Doyle observed the transformation of the JNA into what the prosecutor called a “Serbian Army”. He said, “The Bosnian Serbs had access to weapons that Muslim and Croats didn’t have.” He told prosecutors, “When the JNA called up for mobilization, the president of Bosnia, Alija Izetbegovic, already indicated that they were declaring a neutrality, and therefore there was no need for people to obey the call-up. But this was done mainly by Bosnian Serbs.” He said, “Those members of the JNA who were natives of Bosnia were allowed to stay in Bosnia. And while most of those were actually Bosnian Serbs, they then, practically overnight, became the Bosnian Serb Army.”

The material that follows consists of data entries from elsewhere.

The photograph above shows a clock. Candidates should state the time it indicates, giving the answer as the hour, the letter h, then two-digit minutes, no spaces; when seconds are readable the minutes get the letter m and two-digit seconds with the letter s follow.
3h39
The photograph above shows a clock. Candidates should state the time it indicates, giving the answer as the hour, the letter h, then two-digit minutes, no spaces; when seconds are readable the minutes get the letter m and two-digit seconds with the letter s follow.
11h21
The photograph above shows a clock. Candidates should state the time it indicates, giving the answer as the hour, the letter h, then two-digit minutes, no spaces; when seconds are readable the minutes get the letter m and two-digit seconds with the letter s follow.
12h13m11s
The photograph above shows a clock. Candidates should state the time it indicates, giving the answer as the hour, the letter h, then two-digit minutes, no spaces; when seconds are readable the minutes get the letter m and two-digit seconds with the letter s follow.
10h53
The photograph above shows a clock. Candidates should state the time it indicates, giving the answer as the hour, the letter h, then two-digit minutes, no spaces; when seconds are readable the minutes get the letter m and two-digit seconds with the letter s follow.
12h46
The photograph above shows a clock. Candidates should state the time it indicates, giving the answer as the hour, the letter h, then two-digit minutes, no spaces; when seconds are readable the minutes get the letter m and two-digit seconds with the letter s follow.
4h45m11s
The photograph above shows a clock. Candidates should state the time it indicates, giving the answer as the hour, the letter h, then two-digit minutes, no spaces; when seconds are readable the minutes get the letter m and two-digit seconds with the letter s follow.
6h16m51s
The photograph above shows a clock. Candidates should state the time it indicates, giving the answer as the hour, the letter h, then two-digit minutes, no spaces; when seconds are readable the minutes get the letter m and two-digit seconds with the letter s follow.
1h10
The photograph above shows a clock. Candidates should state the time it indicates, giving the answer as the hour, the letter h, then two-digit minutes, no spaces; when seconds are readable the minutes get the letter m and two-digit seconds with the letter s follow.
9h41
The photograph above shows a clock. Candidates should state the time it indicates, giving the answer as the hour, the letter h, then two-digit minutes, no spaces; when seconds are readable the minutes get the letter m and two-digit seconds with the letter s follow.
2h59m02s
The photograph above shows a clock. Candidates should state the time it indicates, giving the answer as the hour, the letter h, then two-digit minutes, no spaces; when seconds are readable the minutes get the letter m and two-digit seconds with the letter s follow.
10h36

According to Doyle, Radovan Karadzic “was the undisputed leader of the Bosnian Serbs.” He said that Karadzic, immediately before the referendum on Bosnia and Herzegovina’s independence, “Predicted that there would be a conflict in Bosnia and Herzegovina. Would the state internationally be recognized without first reaching an agreement with the Bosnian Serbs.”
Doyle told the prosecutor, “Of course we weren’t naive enough to think that the Croats and the Muslims didn’t have weapons. They would have had some weapons, but certainly there was no comparison between the amount that Muslims and Croats would have had and those of the Serbs.”
On 2nd March 1992, the day after the results of the referendum were announced, Doyle testified that shooting commenced in Sarajevo and barricades were erected by Serbs.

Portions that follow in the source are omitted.